Resolução de 2007 obriga revisão anual das tarifas; índices já foram apurados Sistema atende 380 mil passageiros por dia em mais de 300 linhas Governos de Ibaneis e Caiado não entregaram protocolo final do consórcio

Por William França

Ônibus do transporte coletivo na região do Entorno do DF

Resolução de 2007 obriga revisão anual das tarifas; índices já foram apurados

Sistema atende 380 mil passageiros por dia em mais de 300 linhas

Governos de Ibaneis e Caiado não entregaram protocolo final do consórcio

Sem a criação do consórcio interfederativo entre o Distrito Federal e Goiás, que prometia integrar linhas e subsidiar tarifas, os passageiros do Entorno devem enfrentar nos próximos dias um novo reajuste nas passagens de ônibus.

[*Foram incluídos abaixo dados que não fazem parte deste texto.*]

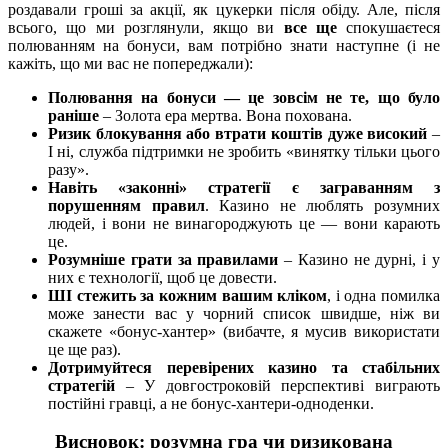
роздавали гроші за акції, як цукерки після обіду. Але, після
всього, що ми розглянули, якщо ви
все ще
спокушаєтеся
полюванням на бонуси, вам потрібно знати наступне (і не
кажіть, що ми вас не попереджали):
Полювання на бонуси — це зовсім не те, що було
раніше
– Золота ера мертва. Вона похована.
Ризик блокування або втрати коштів дуже високий
–
І ні, служба підтримки не зробить «винятку тільки цього
разу».
Навіть «законні» стратегії є заграванням з
порушенням правил
. Казино не люблять розумних
людей, і вони не винагороджують це — вони карають
це.
Розумніше грати за правилами
– Казино не дурні, і у
них є технології, щоб це довести.
ШІ стежить за кожним вашим кліком
, і одна помилка
може занести вас у чорний список швидше, ніж ви
скажете «бонус-хантер» (вибачте, я мусив використати
це ще раз).
Дотримуйтеся перевірених казино та стабільних
стратегій
– У довгостроковій перспективі виграють
постійні гравці, а не бонус-хантери-одноденки.
Висновок: розумна гра чи ризикована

Pela regra definida na Resolução nº 2.130, de 3 de julho de 2007, da Agência Nacional de Transportes Terrestres (ANTT), os índices são calculados anualmente com base nos 12 meses anteriores, de janeiro a dezembro, e aplicados a partir de 15 de fevereiro. Embora os cálculos já estejam prontos, a agência ainda não divulgou oficialmente os novos valores.

A função da ANTT, nesse caso, é “garantir o equilíbrio financeiro do sistema”, conforme estabelece a própria resolução. Isso significa que os reajustes seguem uma fórmula paramétrica que considera custos operacionais como combustível, manutenção da frota, mão de obra e insumos. Sem o consórcio, que poderia trazer subsídios e racionalização, o peso recai diretamente sobre os usuários.

A operação no Entorno

O transporte semiurbano do Entorno é um dos maiores sistemas interestaduais do país. Ele conecta 11 municípios goianos à capital federal, em rotas que diariamente despejam milhares de trabalhadores em Brasília. Entre as cidades atendidas estão Luziânia, Valparaíso, Águas Lindas, Santo Antônio do Descoberto, Novo Gama, Cristalina, Formosa e Cidade Ocidental.

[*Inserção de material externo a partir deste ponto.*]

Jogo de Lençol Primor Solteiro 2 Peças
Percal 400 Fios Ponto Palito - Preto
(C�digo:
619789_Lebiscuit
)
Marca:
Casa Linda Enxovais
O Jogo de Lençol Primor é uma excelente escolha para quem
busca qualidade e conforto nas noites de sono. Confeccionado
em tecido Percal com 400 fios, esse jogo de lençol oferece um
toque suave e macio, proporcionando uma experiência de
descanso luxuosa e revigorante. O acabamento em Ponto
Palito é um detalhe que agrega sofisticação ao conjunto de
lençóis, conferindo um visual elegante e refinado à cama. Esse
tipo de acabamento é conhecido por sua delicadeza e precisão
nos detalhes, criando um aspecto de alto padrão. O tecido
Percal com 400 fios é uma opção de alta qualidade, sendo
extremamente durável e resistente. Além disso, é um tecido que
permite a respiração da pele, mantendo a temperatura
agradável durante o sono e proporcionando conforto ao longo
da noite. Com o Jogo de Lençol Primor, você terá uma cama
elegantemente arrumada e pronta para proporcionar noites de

São mais de 300 linhas regulares, operadas por diferentes empresas, como Taguatur, Rota do Sol, União Transportes, Urbi e Amazônia Inter. A frota, em grande parte envelhecida, enfrenta problemas recorrentes de superlotação e manutenção precária.

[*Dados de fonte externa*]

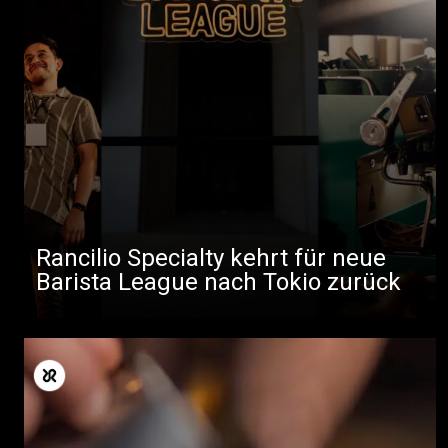
Rancilio Specialty kehrt für neue
Barista League nach Tokio zurück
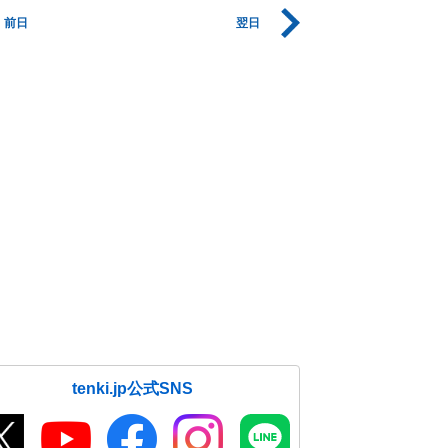
前日
翌日
tenki.jp公式SNS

De acordo com dados da ANTT, o sistema transporta em média 380 mil passageiros por dia útil, o que representa mais de 47 milhões de embarques por ano. As tarifas variam conforme a distância percorrida: de R$ 5 em trechos curtos, como Valparaíso–Brasília, até mais de R$ 15 em rotas longas, como Luziânia–Brasília.